### About this exercise:
What is needed is an exact copy of the records below, with the pictures left out.
(Beginning of Provided data)
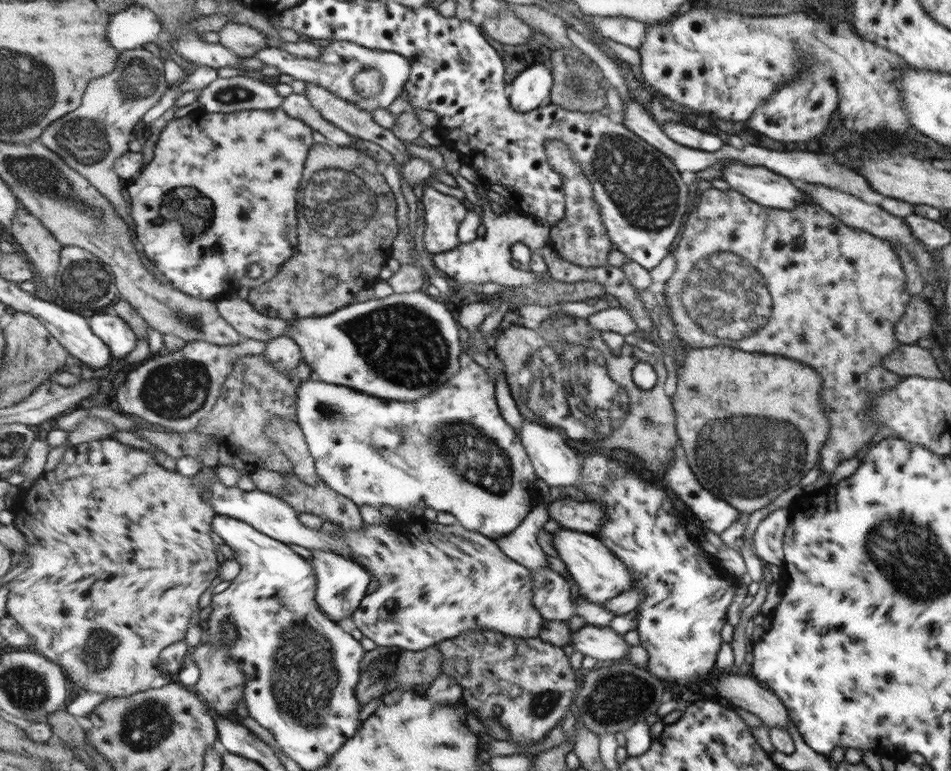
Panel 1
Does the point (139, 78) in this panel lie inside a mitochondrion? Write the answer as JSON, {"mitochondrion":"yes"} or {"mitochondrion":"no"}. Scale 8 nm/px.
{"mitochondrion":"yes"}

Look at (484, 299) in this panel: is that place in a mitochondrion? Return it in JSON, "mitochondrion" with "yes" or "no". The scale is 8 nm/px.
{"mitochondrion":"no"}

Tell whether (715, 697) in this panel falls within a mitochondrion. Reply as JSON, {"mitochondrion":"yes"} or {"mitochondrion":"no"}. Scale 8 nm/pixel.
{"mitochondrion":"no"}

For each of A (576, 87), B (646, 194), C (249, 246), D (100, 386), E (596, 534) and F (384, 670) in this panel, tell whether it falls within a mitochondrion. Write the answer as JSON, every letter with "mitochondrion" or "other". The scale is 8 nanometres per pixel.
{"A":"mitochondrion","B":"mitochondrion","C":"other","D":"other","E":"other","F":"mitochondrion"}

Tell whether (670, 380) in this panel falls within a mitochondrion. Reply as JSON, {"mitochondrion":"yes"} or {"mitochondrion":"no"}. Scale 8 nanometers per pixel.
{"mitochondrion":"no"}

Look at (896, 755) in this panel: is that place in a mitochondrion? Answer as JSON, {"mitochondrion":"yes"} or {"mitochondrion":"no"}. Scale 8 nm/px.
{"mitochondrion":"no"}

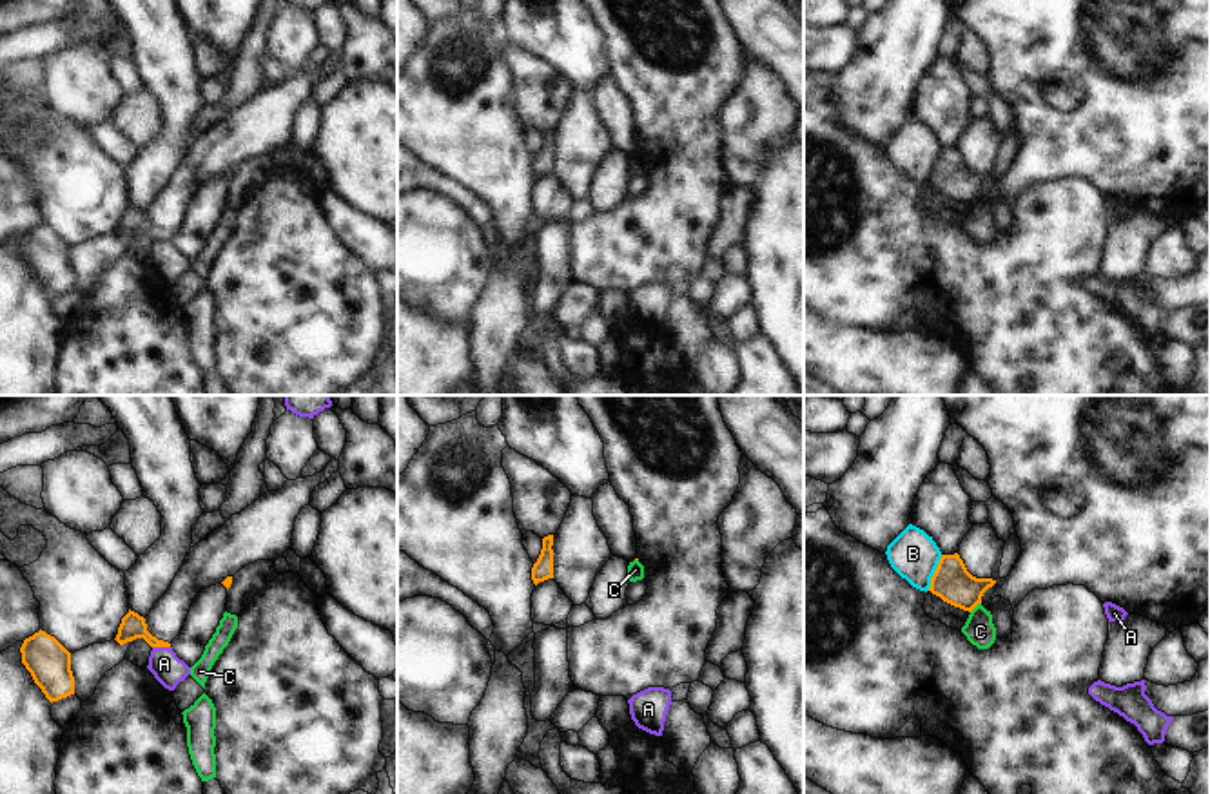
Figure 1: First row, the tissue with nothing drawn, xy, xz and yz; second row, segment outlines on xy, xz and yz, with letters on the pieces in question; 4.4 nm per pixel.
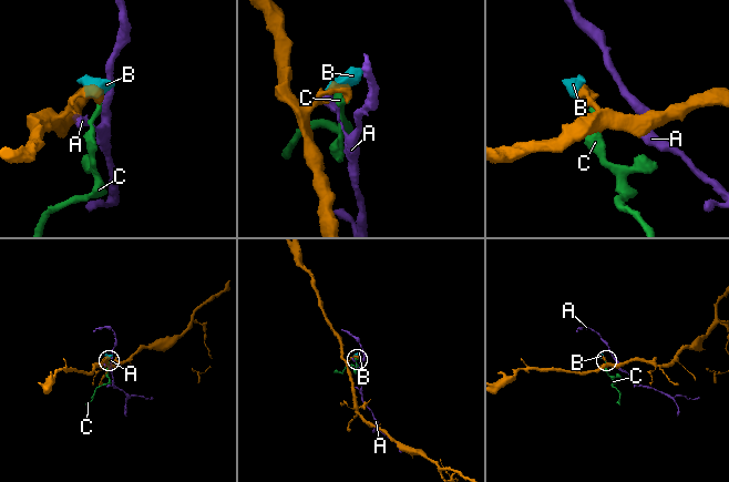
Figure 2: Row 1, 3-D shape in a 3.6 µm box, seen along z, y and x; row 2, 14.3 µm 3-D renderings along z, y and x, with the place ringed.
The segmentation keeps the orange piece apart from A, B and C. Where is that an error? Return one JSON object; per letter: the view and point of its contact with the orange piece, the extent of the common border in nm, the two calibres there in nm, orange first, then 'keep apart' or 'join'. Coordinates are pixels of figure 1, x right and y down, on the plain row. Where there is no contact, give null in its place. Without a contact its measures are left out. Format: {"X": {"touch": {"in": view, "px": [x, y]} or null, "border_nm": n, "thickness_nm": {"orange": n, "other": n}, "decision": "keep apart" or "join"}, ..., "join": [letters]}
{"A": {"touch": {"in": "xy", "px": [162, 240]}, "border_nm": 80, "thickness_nm": {"orange": 120, "other": 140}, "decision": "keep apart"}, "B": {"touch": {"in": "yz", "px": [935, 167]}, "border_nm": 170, "thickness_nm": {"orange": 170, "other": 220}, "decision": "keep apart"}, "C": {"touch": {"in": "yz", "px": [975, 200]}, "border_nm": 70, "thickness_nm": {"orange": 170, "other": 140}, "decision": "keep apart"}, "join": []}

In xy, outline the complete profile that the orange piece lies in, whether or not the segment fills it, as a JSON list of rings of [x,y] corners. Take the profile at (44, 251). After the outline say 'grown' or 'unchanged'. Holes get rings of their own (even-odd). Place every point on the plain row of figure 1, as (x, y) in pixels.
[[[40,223],[24,234],[20,247],[22,257],[51,297],[74,288],[71,247],[54,230]]]; unchanged

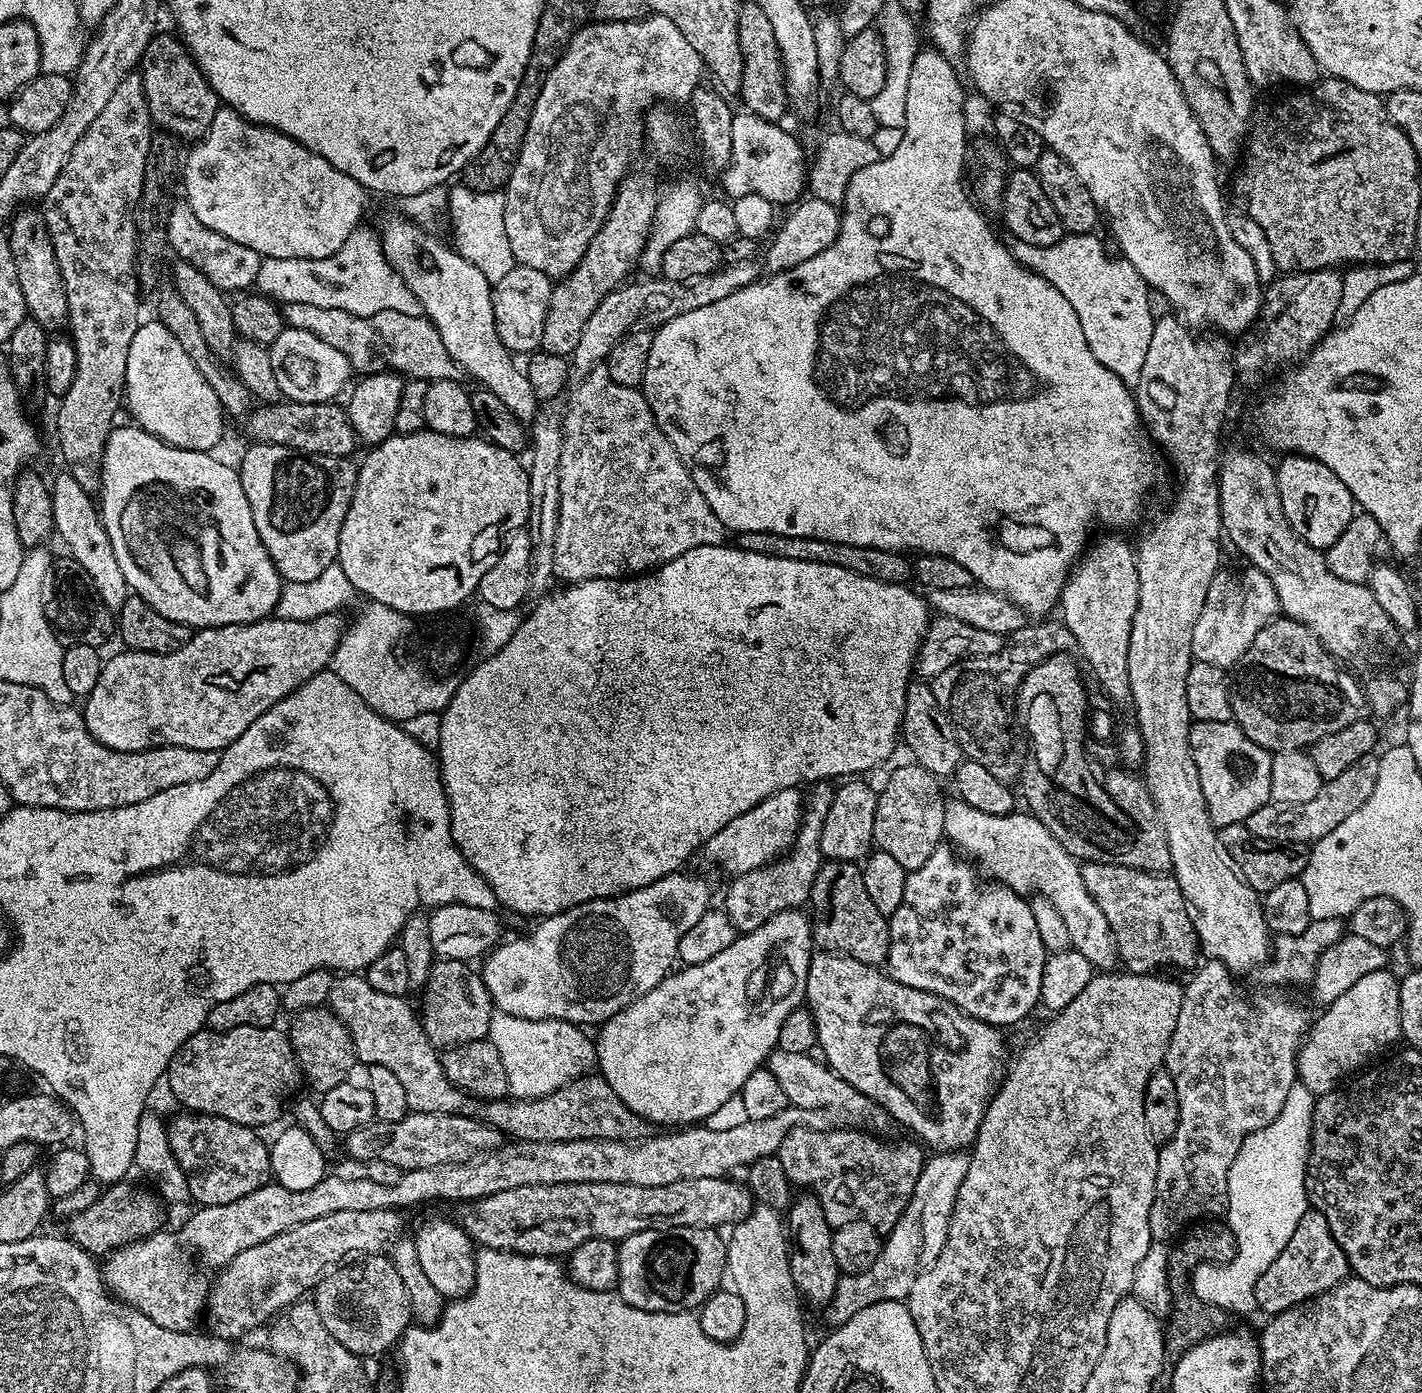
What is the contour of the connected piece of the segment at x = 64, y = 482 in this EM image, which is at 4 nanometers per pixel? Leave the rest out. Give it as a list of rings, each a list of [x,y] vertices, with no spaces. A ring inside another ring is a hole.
[[[61,474],[56,480],[56,488],[51,489],[52,515],[54,528],[62,539],[68,543],[67,555],[77,560],[90,574],[102,602],[107,608],[119,610],[122,602],[130,594],[126,578],[122,578],[122,569],[118,566],[118,558],[114,558],[114,546],[110,546],[110,538],[106,534],[104,524],[100,521],[100,513],[93,507],[93,497],[82,486],[74,482],[74,478],[67,474]],[[92,504],[92,508],[90,507]]]

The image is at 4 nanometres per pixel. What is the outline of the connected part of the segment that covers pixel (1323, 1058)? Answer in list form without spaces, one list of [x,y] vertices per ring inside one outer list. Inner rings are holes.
[[[1385,970],[1366,974],[1364,978],[1358,978],[1358,982],[1354,982],[1354,986],[1350,986],[1350,990],[1338,994],[1338,998],[1327,1001],[1325,1008],[1328,1009],[1317,1020],[1315,1017],[1311,1021],[1300,1045],[1300,1052],[1296,1055],[1296,1074],[1299,1083],[1305,1084],[1317,1097],[1332,1091],[1347,1077],[1344,1076],[1347,1072],[1355,1073],[1357,1070],[1363,1069],[1369,1063],[1367,1060],[1371,1056],[1378,1055],[1383,1048],[1388,1048],[1395,1040],[1401,1039],[1400,982],[1397,973]]]

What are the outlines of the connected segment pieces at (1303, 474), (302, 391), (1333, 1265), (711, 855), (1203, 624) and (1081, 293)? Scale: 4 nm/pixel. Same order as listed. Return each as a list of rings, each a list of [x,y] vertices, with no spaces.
(End of Provided data)
### Solved exercise:
Panel 1
Does the point (139, 78) in this panel lie inside a mitochondrion? Write the answer as JSON, {"mitochondrion":"yes"} or {"mitochondrion":"no"}. Scale 8 nm/px.
{"mitochondrion":"yes"}

Look at (484, 299) in this panel: is that place in a mitochondrion? Return it in JSON, "mitochondrion" with "yes" or "no". The scale is 8 nm/px.
{"mitochondrion":"no"}

Tell whether (715, 697) in this panel falls within a mitochondrion. Reply as JSON, {"mitochondrion":"yes"} or {"mitochondrion":"no"}. Scale 8 nm/pixel.
{"mitochondrion":"no"}

For each of A (576, 87), B (646, 194), C (249, 246), D (100, 386), E (596, 534) and F (384, 670) in this panel, tell whether it falls within a mitochondrion. Write the answer as JSON, every letter with "mitochondrion" or "other". The scale is 8 nanometres per pixel.
{"A":"mitochondrion","B":"mitochondrion","C":"other","D":"other","E":"other","F":"mitochondrion"}

Tell whether (670, 380) in this panel falls within a mitochondrion. Reply as JSON, {"mitochondrion":"yes"} or {"mitochondrion":"no"}. Scale 8 nanometers per pixel.
{"mitochondrion":"no"}

Look at (896, 755) in this panel: is that place in a mitochondrion? Answer as JSON, {"mitochondrion":"yes"} or {"mitochondrion":"no"}. Scale 8 nm/px.
{"mitochondrion":"no"}

Figure 1: First row, the tissue with nothing drawn, xy, xz and yz; second row, segment outlines on xy, xz and yz, with letters on the pieces in question; 4.4 nm per pixel.
Figure 2: Row 1, 3-D shape in a 3.6 µm box, seen along z, y and x; row 2, 14.3 µm 3-D renderings along z, y and x, with the place ringed.
The segmentation keeps the orange piece apart from A, B and C. Where is that an error? Return one JSON object; per letter: the view and point of its contact with the orange piece, the extent of the common border in nm, the two calibres there in nm, orange first, then 'keep apart' or 'join'. Coordinates are pixels of figure 1, x right and y down, on the plain row. Where there is no contact, give null in its place. Without a contact its measures are left out. Format: {"X": {"touch": {"in": view, "px": [x, y]} or null, "border_nm": n, "thickness_nm": {"orange": n, "other": n}, "decision": "keep apart" or "join"}, ..., "join": [letters]}
{"A": {"touch": {"in": "xy", "px": [162, 240]}, "border_nm": 80, "thickness_nm": {"orange": 120, "other": 140}, "decision": "keep apart"}, "B": {"touch": {"in": "yz", "px": [935, 167]}, "border_nm": 170, "thickness_nm": {"orange": 170, "other": 220}, "decision": "keep apart"}, "C": {"touch": {"in": "yz", "px": [975, 200]}, "border_nm": 70, "thickness_nm": {"orange": 170, "other": 140}, "decision": "keep apart"}, "join": []}

In xy, outline the complete profile that the orange piece lies in, whether or not the segment fills it, as a JSON list of rings of [x,y] corners. Take the profile at (44, 251). After the outline say 'grown' or 'unchanged'. Holes get rings of their own (even-odd). Place every point on the plain row of figure 1, as (x, y) in pixels.
[[[40,223],[24,234],[20,247],[22,257],[51,297],[74,288],[71,247],[54,230]]]; unchanged

What is the contour of the connected piece of the segment at x = 64, y = 482 in this EM image, which is at 4 nanometers per pixel? Leave the rest out. Give it as a list of rings, each a list of [x,y] vertices, with no spaces. A ring inside another ring is a hole.
[[[61,474],[56,480],[56,488],[51,489],[52,515],[54,528],[62,539],[68,543],[67,555],[77,560],[90,574],[102,602],[107,608],[119,610],[122,602],[130,594],[126,578],[122,578],[122,569],[118,566],[118,558],[114,558],[114,546],[110,546],[110,538],[106,534],[104,524],[100,521],[100,513],[93,507],[93,497],[82,486],[74,482],[74,478],[67,474]],[[92,504],[92,508],[90,507]]]

The image is at 4 nanometres per pixel. What is the outline of the connected part of the segment that covers pixel (1323, 1058)? Answer in list form without spaces, one list of [x,y] vertices per ring inside one outer list. Inner rings are holes.
[[[1385,970],[1366,974],[1364,978],[1358,978],[1358,982],[1354,982],[1354,986],[1350,986],[1350,990],[1338,994],[1338,998],[1327,1001],[1325,1008],[1328,1009],[1317,1020],[1315,1017],[1311,1021],[1300,1045],[1300,1052],[1296,1055],[1296,1074],[1299,1083],[1305,1084],[1317,1097],[1332,1091],[1347,1077],[1344,1076],[1347,1072],[1355,1073],[1357,1070],[1363,1069],[1369,1063],[1367,1060],[1371,1056],[1378,1055],[1383,1048],[1388,1048],[1395,1040],[1401,1039],[1400,982],[1397,973]]]

What are the outlines of the connected segment pieces at (1303, 474), (302, 391), (1333, 1265), (711, 855), (1203, 624) and (1081, 293)? Scale: 4 nm/pixel. Same order as listed. Return each as a list of rings, each a list of [x,y] vertices, with no spaces.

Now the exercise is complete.